The better we understand the factors and cellular behaviour that lead to neovascular pathology in OIR, the more potential options we will have for therapeutic interference in human ischaemic retinopathy. However, it will be important to establish whether the same mechanisms are at work in human disease as in the OIR model. In humans the retinal vasculature develops before birth. Therefore, hyperoxia only affects the retinal vasculature of premature babies. Thus, there are obvious similarities between human ROP and mouse OIR. In both systems the retinal vasculature is immature and developing, and in both cases VEGF and IGF1 have a role. Early data suggests that anti-VEGF therapy may hold some promise in the treatment of ROP (although randomised trial data is still outstanding).57 It is also clear that blocking the action of VEGF can reduce vascular pathology in the OIR model, but the differences between OIR and ROP should also be noted. In the mouse OIR model hyperoxia is the key pathological insult, whereas in ROP oxygen is only one of several factors that have a role in disease pathology. Newborn, hyperoxia exposed mice are in principle healthy organisms with only transient retinal vasculature pathology,1, 14 whereas the most severe cases of ROP tend to also have complications in other organ systems.54

By the same logic, caution has to be applied when extrapolating findings from mouse OIR experiments to human proliferative diabetic retinopathy. The vascular pathology (vitreal neovascularisation) seen in the human condition strikingly resembles the tufts that form in mouse OIR, and at the moment the OIR model remains the only mouse model that allows us to investigate proliferative vascular disease in the retina. Nevertheless, it is important to keep in mind that one occurs in healthy, newborn mice whereas the other plays out in diabetic adult individuals with underlying general microvascular disease. Thus, to address the question, why diabetic ischaemia is not resolved by regenerative vascular growth but leads to neovascular pathology, it would be useful to have a model of retinal ischaemia that also includes systemic aspects of diabetes such as reduced function of EPCs and microvascular dysfunction.
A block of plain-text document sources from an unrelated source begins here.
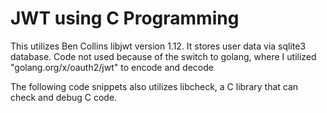 # JWT using C Programming
This utilizes Ben Collins libjwt version 1.12. It stores user data via sqlite3 database.
Code not used because of the switch to golang, where I utilized "golang.org/x/oauth2/jwt" to encode and decode

The following code snippets also utilizes libcheck, a C library that can check and debug C code.
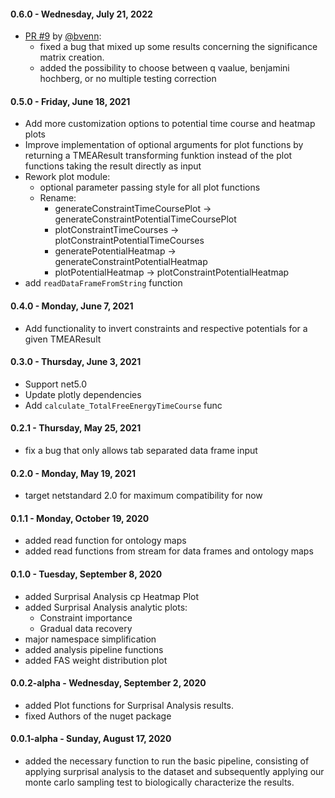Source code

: #### 0.6.0 - Wednesday, July 21, 2022
- [PR #9](https://github.com/CSBiology/TMEA/pull/9) by [@bvenn](https://github.com/bvenn):
    - fixed a bug that mixed up some results concerning the significance matrix creation.
    - added the possibility to choose between q vaalue, benjamini hochberg, or no multiple testing correction

#### 0.5.0 - Friday, June 18, 2021
- Add more customization options to potential time course and heatmap plots
- Improve implementation of optional arguments for plot functions by returning a TMEAResult transforming funktion instead of the plot functions taking the result directly as input
- Rework plot module:
	- optional parameter passing style for all plot functions
	- Rename: 
		- generateConstraintTimeCoursePlot -> generateConstraintPotentialTimeCoursePlot
		- plotConstraintTimeCourses -> plotConstraintPotentialTimeCourses
		- generatePotentialHeatmap -> generateConstraintPotentialHeatmap
		- plotPotentialHeatmap -> plotConstraintPotentialHeatmap
- add `readDataFrameFromString` function

#### 0.4.0 - Monday, June 7, 2021
- Add functionality to invert constraints and respective potentials for a given TMEAResult

#### 0.3.0 - Thursday, June 3, 2021
- Support net5.0
- Update plotly dependencies
- Add `calculate_TotalFreeEnergyTimeCourse` func

#### 0.2.1 - Thursday, May 25, 2021
- fix a bug that only allows tab separated data frame input

#### 0.2.0 - Monday, May 19, 2021
- target netstandard 2.0 for maximum compatibility for now

#### 0.1.1 - Monday, October 19, 2020
- added read function for ontology maps
- added read functions from stream for data frames and ontology maps

#### 0.1.0 - Tuesday, September 8, 2020
- added Surprisal Analysis cp Heatmap Plot
- added Surprisal Analysis analytic plots: 
  - Constraint importance
  - Gradual data recovery
- major namespace simplification
- added analysis pipeline functions
- added FAS weight distribution plot

#### 0.0.2-alpha - Wednesday, September 2, 2020
- added Plot functions for Surprisal Analysis results.
- fixed Authors of the nuget package

#### 0.0.1-alpha - Sunday, August 17, 2020
- added the necessary function to run the basic pipeline, consisting of applying surprisal analysis to the dataset and subsequently applying our monte carlo sampling test to biologically characterize the results.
Why normal revascularisation does not occur in OIR is an important question because, unlike in cancer biology, in ophthalmology we are not trying to prevent all vascular growth. In fact, to alleviate ischaemia in the retina the opposite is required. Thus, the success of future treatments of retinal neovascular disease in humans will not depend on simply blocking angiogenesis per se, but rather on our ability to shift pathological neovascularisation towards healthy revascularisation.

Conflict of interest

The authors declare no conflict of interest.